Because of the close relationship between the petrous part of the temporal bone and the middle and posterior cranial fossae, petrous bone cholesteatoma can easily destroy bone at the base of the skull and cause meningeal adhesions. If the petrous bone cholesteatoma adheres tightly to the meninges, intraoperative removal of the cholesteatoma may tear the meninges and lead to the CSF leakage. Sanna et al 5 reported an incidence of intraoperative CSF leakage of 19%. However, petrous bone cholesteatoma with preoperative meningeal rupture and CSF rhinorrhea is very rare. After a thorough literature review, we identified only one previous patient with CSF rhinorrhea due to petrous bone cholesteatoma reported by Dzaman et al in 2015. 6 To the best of our knowledge, the present patient is the second case report of CSF rhinorrhea due to petrous bone cholesteatoma. Both the first case and our present case had congenital supralabyrinthine type petrous bone cholesteatomas based on the Sanna classification. 7 Supralabyrinthine petrous bone cholesteatomas can invade upward to affect the middle cranial fossa dura, expand inward to involve the internal ear canal, and move backward to compress the posterior cranial fossa dura. Approximately 14% of supralabyrinthine petrous bone cholesteatomas can affect the internal auditory canal. 8 The meninges of the internal auditory canal are relatively weak and tear easily. Senn et al 9 reported that 29% (6/21) of patients had intraoperative rupture of the meninges of the internal auditory canal with CSF leakage. Both the first case and our case involved the meninges of the middle cranial fossa and the internal auditory canal. During surgical exploration, the fistula responsible for CSF leakage was found in the internal auditory canal but not the middle cranial fossa. We believe that the cause of the preoperative CSF rhinorrhea in these 2 patients was tearing of the relatively weak meninges of the internal auditory canal from elevated intracranial pressure. The CSF entered the temporal bone and flowed into the nasal cavity via the Eustachian tube to present as CSF rhinorrhea.
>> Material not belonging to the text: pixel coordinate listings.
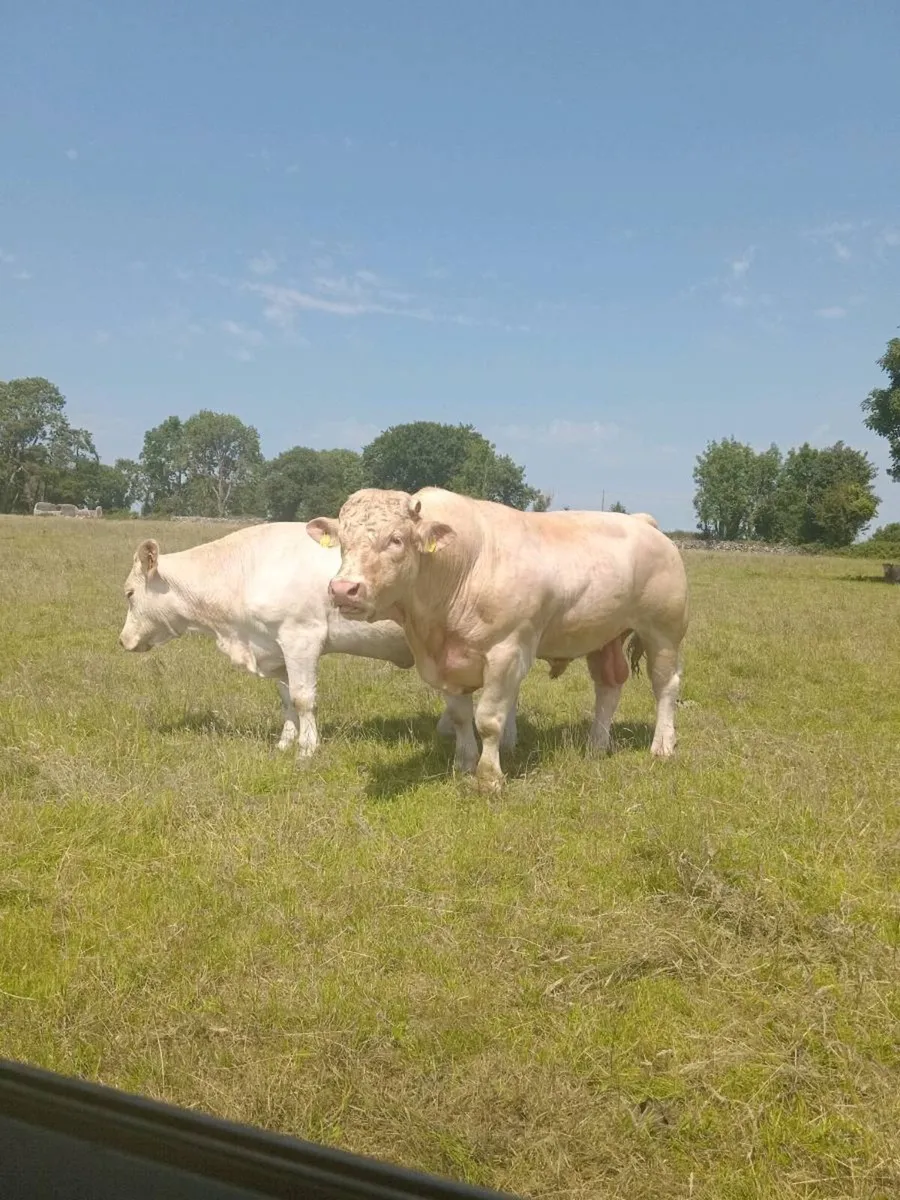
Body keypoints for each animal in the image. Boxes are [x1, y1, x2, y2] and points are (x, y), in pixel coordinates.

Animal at [117, 522, 478, 757]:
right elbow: (286, 699)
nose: (122, 641)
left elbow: (304, 698)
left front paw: (306, 749)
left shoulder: (301, 637)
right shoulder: (275, 648)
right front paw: (284, 743)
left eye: (130, 593)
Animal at [306, 489, 689, 791]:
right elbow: (461, 717)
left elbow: (488, 719)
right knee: (608, 687)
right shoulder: (445, 661)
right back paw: (595, 746)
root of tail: (642, 522)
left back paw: (662, 745)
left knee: (665, 686)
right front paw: (463, 764)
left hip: (664, 631)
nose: (343, 589)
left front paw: (489, 777)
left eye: (396, 539)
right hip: (603, 635)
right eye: (343, 543)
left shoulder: (506, 652)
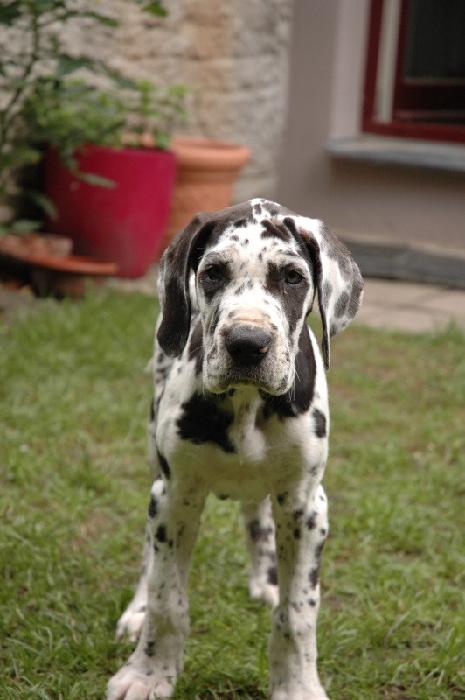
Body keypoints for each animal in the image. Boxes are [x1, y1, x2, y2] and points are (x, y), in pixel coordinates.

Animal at [107, 199, 364, 700]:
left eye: (292, 277)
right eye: (213, 273)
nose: (248, 343)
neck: (246, 403)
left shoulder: (307, 506)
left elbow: (298, 613)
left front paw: (297, 685)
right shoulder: (176, 496)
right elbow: (168, 600)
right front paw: (148, 673)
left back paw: (265, 579)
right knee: (150, 553)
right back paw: (137, 610)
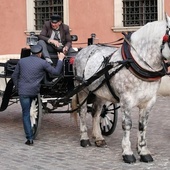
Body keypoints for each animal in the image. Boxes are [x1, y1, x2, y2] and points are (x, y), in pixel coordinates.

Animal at [72, 14, 170, 163]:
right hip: (82, 88)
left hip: (100, 92)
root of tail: (84, 50)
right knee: (82, 111)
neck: (137, 62)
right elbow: (127, 124)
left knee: (96, 112)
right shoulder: (126, 100)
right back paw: (84, 138)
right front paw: (127, 152)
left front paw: (143, 151)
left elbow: (143, 125)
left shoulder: (149, 102)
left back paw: (99, 137)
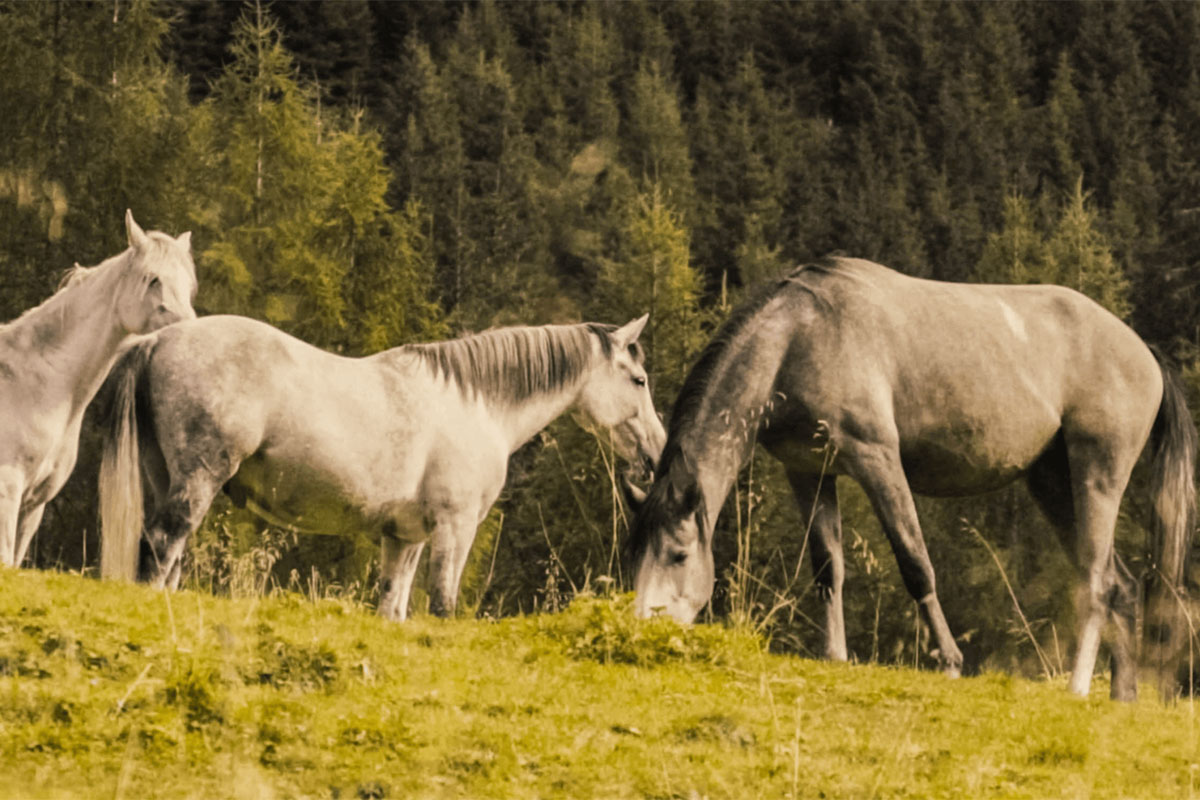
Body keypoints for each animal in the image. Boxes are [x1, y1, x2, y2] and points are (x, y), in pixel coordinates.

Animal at [96, 311, 667, 618]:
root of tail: (156, 340)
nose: (656, 454)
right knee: (163, 545)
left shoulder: (405, 537)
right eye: (638, 380)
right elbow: (442, 605)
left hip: (167, 479)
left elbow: (393, 607)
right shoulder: (454, 528)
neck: (476, 405)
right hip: (199, 479)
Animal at [624, 257, 1195, 700]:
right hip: (1052, 483)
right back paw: (1122, 695)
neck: (800, 336)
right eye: (634, 554)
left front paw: (950, 660)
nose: (642, 629)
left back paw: (1077, 687)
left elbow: (915, 563)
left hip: (1098, 475)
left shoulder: (877, 458)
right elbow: (827, 567)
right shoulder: (808, 471)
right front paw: (835, 654)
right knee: (1121, 584)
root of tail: (1144, 352)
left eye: (678, 555)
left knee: (1097, 583)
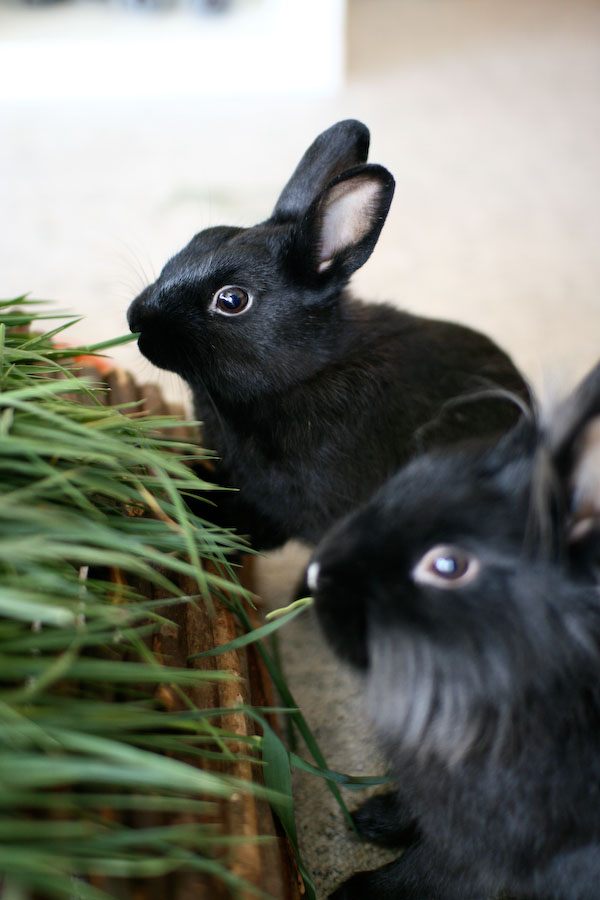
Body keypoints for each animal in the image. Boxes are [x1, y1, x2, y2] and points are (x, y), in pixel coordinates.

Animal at [307, 359, 600, 900]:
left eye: (448, 565)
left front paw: (357, 892)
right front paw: (374, 817)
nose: (317, 575)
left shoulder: (492, 838)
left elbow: (432, 870)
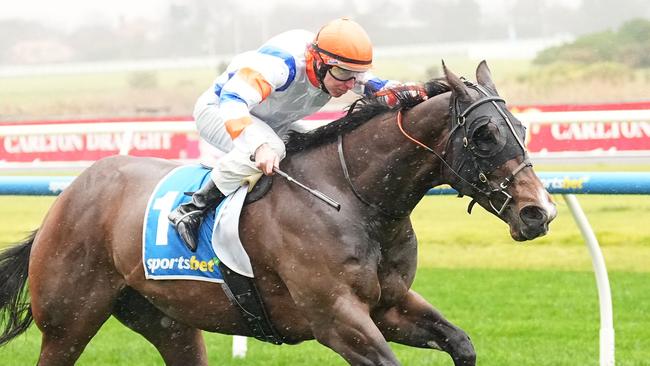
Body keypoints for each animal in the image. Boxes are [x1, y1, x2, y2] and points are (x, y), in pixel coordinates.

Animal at [0, 61, 556, 364]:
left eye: (523, 127)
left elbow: (461, 343)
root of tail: (68, 196)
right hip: (68, 322)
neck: (356, 200)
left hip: (169, 322)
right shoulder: (336, 319)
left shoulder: (390, 305)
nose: (540, 212)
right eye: (484, 135)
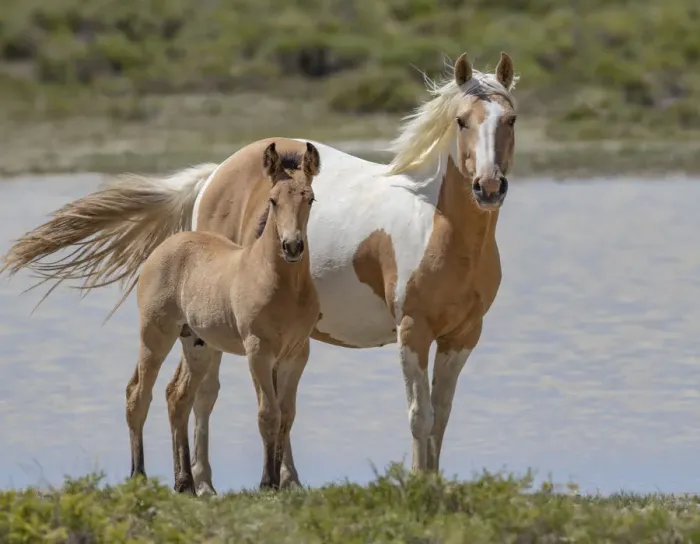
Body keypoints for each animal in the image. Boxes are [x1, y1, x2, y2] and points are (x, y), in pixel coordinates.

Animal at [128, 141, 320, 492]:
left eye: (309, 198)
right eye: (273, 200)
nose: (292, 246)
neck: (282, 285)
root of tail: (168, 245)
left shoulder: (297, 353)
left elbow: (286, 414)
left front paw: (281, 481)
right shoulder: (258, 351)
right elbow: (268, 413)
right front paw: (267, 482)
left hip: (197, 343)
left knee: (178, 396)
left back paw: (186, 483)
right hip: (155, 336)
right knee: (138, 395)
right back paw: (139, 477)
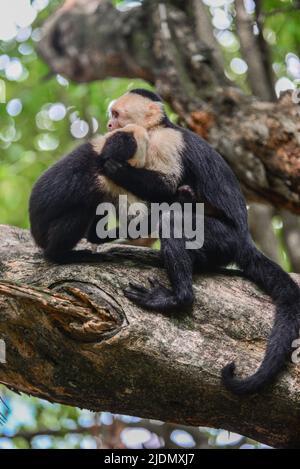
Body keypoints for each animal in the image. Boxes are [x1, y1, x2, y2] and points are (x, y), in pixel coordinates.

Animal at [96, 86, 300, 394]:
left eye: (116, 115)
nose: (108, 125)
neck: (156, 130)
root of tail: (245, 241)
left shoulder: (167, 142)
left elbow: (166, 187)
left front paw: (110, 164)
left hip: (223, 238)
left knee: (174, 218)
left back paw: (177, 298)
In terms of the surgical approach, most patients with supralabyrinthine type of petrous bone cholesteatoma can be treated with subtotal petrosectomy. If there is any internal auditory canal involvement, a translabyrinthine approach can be selected. 3 If the patient has serviceable hearing and the lesion does not involve the inner ear, a cranial middle fossa approach with or without a transmastoid pathway is indicated to preserve the hearing. 10 In the case reported by Dzaman et al, the patient had profound hearing loss but still underwent the cranial middle fossa approach initially in order to determine whether the dura mater of the middle cranial fossa was damaged. This was followed by the transmastoid approach. In our present case, the patient had no serviceable hearing, and the lesion involved the inner ear and the internal auditory canal. Therefore, we selected the transmastoid trans-superior semicircular canal approach to explore both the middle cranial fossa and the internal auditory canal. We achieved a satisfactory treatment outcome.
Conclusions
CSF rhinorrhea caused by the petrous bone cholesteatoma is extremely rare. We selected the transmastoid trans-superior semicircular canal approach and achieved a satisfactory treatment outcome.
Footnotes
Declaration of conflicting interests
The author(s) declared no potential conflicts of interest with respect to the research, authorship, and/or publication of this article.
Funding
The author(s) received no financial support for the research, authorship, and/or publication of this article.
Ethical approval
Our institution does not require ethical approval for reporting individual cases or case series.